Search code examples
pythonnltktokenize

How to tokenize a sentence with known biwords using nltk?


I'm doing a text analytics task using python. Here, I have used NLTK for the text processing task. With me there is a pre-defined set of biwords, mentioned below.

arr = ['Animo Text Analytics Inc.', 'Amila Iddamalgoda']

And also I have a sentence like below.

sentence = "Amila Iddamalgoda is currently working for Animo Text Analytics Inc. and currently following the Text Mining and Analytics course provided by coursera."

Now I have tokenized this with NLTK.

tokenizer = RegexpTokenizer(r'\w+')
tokens = tokenizer.tokenize(sentence)

This gives single word tokens (obviously). However, what I need is to match the predefined set of biwords I have (mentioned in the beginning) and take that biword pharases as single token.

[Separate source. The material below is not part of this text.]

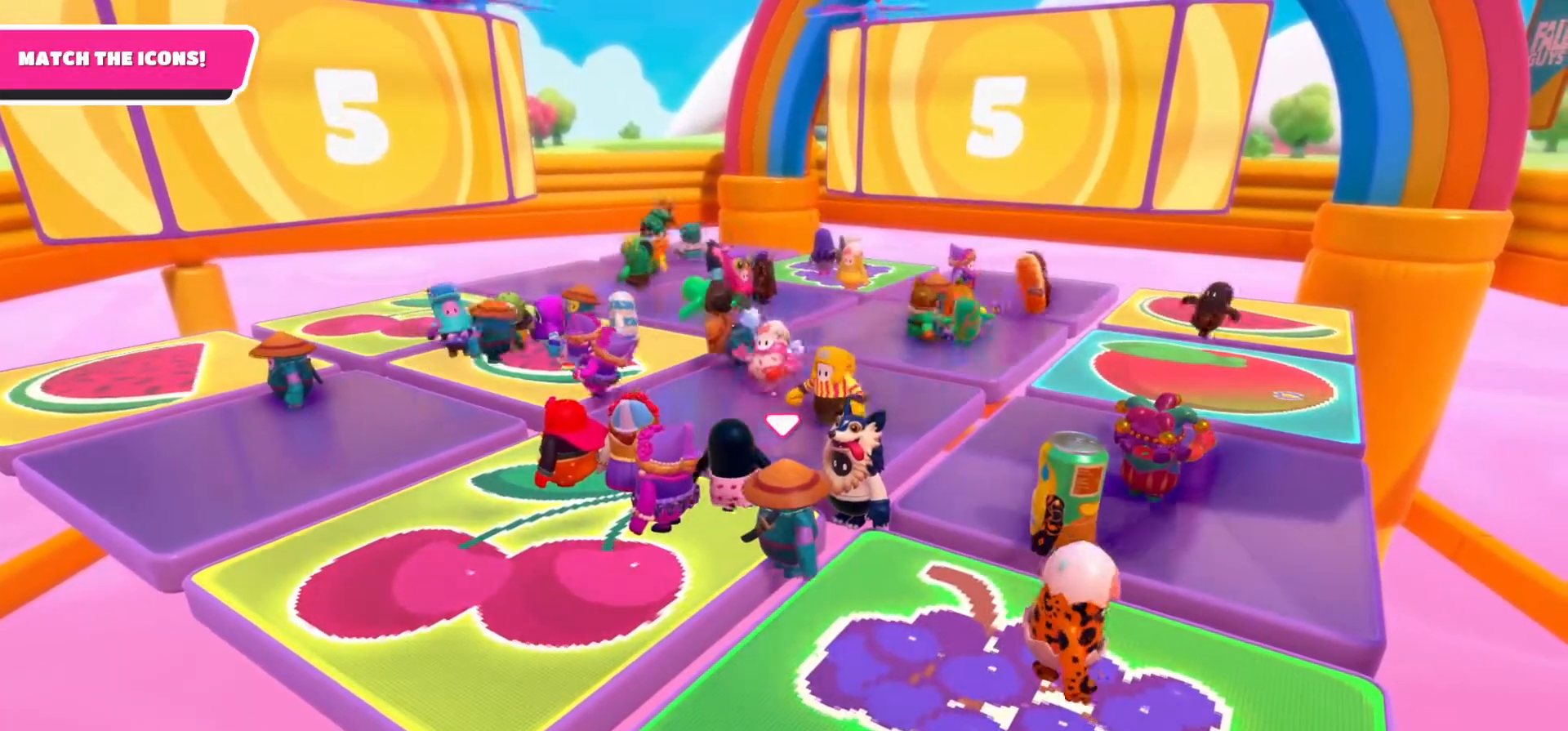
{"buttons": [], "left_stick": "up", "right_stick": "center", "events": [[417, "left_stick", "up"]]}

eg: Amila Iddamalgoda, currently, working, Animo Text Analytics Inc., follwoing, ...

How can I accomplish this ? Please help me out


Solution

  • Replace all spaces in each occurrence of a multi-word in your text with some clearly recognizable character, e.g., an underscore:

    for expr in arr:
        sentence = re.sub(expr, re.sub(r'\s+', "_", expr), sentence)
    #'Amila_Iddamalgoda is currently working ...'
    

    You can do "normal" tokenization now.

    If you suspect that there is more than one space between words in the text, first create list of regular expressions that match your multi-words:

    toreplace = {r'\s+'.join(a.split()) : '_'.join(a.split()) for a in arr}
    #{'Amila\\s+Iddamalgoda': 'Amila_Iddamalgoda',
    # 'Animo\\s+Text\\s+Analytics\\s+Inc.': 'Animo_Text_Analytics_Inc.'}
    

    Now, apply each replacement pattern to the original sentence:

    for pattern in toreplace:
        sentence = re.sub(pattern, toreplace[pattern], sentence)
    

    Now, again, you can do "normal" tokenization.

    The proposed solution is quite inefficient. If efficiency is important, you can write your own regular tokenizing expression and use nltk.regexp_tokenize().